ZURICH (Reuters) - A pick-up at UBS’s (UBSG.S) core wealth management business is likely to weaken in the final months of 2017 as clients withdraw money to take part in tax amnesty programs, the world’s biggest private bank said.
UBS, which manages more than more than $2 trillion of the world’s wealth, saw continued improvement in the third quarter at its flagship business after a sluggish 2016 in which trading activity by rich clients hit a record low.
But finance chief Kirt Gardner said the fourth quarter, traditionally a seasonally slow three months, would be hit by an estimated 8 billion Swiss francs ($8 billion) in withdrawals as wealthy customers participate in government programs to declare offshore assets.
“We would expect that after the outflows in the fourth quarter you will see a drop-off in recurring revenue as a consequence and also reduction in margin,” he said in a call with analysts on Friday.
Gardner added UBS expected to see a recovery by the second quarter of 2018.
The bank, which also has investment banking, asset management, and Swiss retail and corporate divisions, said political and monetary policy uncertainty made it cautious too.
Third-quarter group net profit came in at 946 million francs, lagging the average forecast in a Reuters survey of six analysts but ahead of the Swiss bank’s own poll.

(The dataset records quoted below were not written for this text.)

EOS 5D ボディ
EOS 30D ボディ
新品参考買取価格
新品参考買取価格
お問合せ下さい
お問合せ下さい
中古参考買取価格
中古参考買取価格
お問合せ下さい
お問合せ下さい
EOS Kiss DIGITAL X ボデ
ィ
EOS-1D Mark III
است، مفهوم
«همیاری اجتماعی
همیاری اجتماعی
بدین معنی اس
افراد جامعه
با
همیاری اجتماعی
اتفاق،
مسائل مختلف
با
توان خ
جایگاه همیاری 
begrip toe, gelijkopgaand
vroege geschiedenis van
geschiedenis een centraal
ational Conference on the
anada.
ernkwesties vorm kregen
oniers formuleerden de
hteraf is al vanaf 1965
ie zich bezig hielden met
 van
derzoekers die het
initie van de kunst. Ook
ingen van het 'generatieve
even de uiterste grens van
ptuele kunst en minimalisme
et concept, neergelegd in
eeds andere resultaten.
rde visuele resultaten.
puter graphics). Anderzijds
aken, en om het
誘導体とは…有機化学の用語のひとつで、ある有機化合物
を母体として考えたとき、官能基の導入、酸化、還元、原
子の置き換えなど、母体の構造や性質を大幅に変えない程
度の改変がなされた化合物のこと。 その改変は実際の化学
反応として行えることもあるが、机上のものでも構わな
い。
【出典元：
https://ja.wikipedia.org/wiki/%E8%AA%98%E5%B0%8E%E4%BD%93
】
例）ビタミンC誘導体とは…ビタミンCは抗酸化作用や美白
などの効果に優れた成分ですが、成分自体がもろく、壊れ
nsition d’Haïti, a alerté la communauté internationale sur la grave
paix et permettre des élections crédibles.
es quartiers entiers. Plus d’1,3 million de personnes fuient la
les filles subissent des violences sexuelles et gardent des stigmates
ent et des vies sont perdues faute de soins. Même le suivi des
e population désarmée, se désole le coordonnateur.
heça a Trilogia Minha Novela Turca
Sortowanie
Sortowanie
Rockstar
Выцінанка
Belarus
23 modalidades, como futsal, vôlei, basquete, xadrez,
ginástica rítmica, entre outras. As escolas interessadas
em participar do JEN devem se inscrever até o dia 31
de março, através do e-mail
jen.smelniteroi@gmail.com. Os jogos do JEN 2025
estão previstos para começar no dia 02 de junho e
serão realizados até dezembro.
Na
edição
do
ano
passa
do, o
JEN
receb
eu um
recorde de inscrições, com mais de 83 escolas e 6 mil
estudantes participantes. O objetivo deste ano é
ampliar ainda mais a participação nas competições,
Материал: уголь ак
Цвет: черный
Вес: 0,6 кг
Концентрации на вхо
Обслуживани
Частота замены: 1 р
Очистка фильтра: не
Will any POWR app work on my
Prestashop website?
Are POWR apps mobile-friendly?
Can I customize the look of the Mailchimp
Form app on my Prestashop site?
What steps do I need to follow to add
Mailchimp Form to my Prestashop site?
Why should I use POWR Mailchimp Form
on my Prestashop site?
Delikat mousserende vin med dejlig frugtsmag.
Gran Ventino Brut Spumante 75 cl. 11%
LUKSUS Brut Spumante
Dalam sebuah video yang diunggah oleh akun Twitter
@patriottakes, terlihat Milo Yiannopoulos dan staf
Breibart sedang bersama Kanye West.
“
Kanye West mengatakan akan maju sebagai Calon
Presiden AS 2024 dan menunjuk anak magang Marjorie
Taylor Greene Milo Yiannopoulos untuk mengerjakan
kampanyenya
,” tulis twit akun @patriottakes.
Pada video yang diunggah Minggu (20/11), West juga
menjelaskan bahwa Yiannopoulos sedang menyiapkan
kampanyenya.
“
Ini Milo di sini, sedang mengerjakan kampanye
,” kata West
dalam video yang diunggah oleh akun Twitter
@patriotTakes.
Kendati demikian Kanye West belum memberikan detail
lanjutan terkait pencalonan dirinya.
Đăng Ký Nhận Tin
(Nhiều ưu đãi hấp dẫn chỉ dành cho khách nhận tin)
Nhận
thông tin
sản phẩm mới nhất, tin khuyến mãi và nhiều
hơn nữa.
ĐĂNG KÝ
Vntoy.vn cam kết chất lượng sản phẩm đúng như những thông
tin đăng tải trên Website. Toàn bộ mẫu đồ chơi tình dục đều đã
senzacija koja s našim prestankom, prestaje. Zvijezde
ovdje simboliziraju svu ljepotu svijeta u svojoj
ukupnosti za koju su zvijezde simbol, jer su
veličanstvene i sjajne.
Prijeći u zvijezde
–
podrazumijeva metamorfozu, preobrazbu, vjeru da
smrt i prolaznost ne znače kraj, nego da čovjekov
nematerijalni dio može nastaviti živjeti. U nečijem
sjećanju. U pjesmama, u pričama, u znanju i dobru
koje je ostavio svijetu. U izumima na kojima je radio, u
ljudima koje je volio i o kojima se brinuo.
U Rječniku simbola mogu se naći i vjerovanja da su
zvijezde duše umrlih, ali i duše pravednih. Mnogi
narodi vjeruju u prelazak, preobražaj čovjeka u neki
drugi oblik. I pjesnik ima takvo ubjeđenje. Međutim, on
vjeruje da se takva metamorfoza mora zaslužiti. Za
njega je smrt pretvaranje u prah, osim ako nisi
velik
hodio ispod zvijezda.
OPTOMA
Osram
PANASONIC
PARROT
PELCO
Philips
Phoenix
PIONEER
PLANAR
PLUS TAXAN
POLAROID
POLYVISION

UBS shares were down 1.1 percent at 1120 GMT, a steeper drop than the European banking sector index .SX7P.
Net new money inflows - a closely watched indicator of future earnings in money management - totaled 4.6 billion francs at UBS’s international wealth management unit in the third quarter.
A bright spot for the unit was the contribution from Asia Pacific, a priority growth region for UBS which has seen its best ever year-to-date performance.
UBS’s North America brokerage business, which handles just over half the bank’s wealth management assets, saw net outflows of $2.3 billion, a blow to a business investors hope is on an upward curve.
“The market is expecting a lot from wealth management Americas because of the good economy and the rate increases,” said Mirabaud Securities Limited analyst Andreas Brun, who rates UBS’s stock “buy”.
The investment bank, which UBS has scaled back in recent years to free up resources for wealth management, saw adjusted pretax operating profit rise 2.9 percent to 352 million francs.
UBS’s common equity tier 1 (CET1) capital ratio, an important measure of balance sheet strength which UBS uses to help decide its dividend, rose to 13.7 percent from 13.5 percent in the second quarter. A drop in the second quarter CET1 ratio had been a source of concern for some investors.
However, Brun said pending legal cases and the uncertainty over future capital rules under Basel IV regulations meant it was too soon to draw conclusions for the dividend.
“That ratio is clearly good for all those who want to make a dividend story out of UBS,” said Brun. “For me it’s still too early to call it a dividend story.”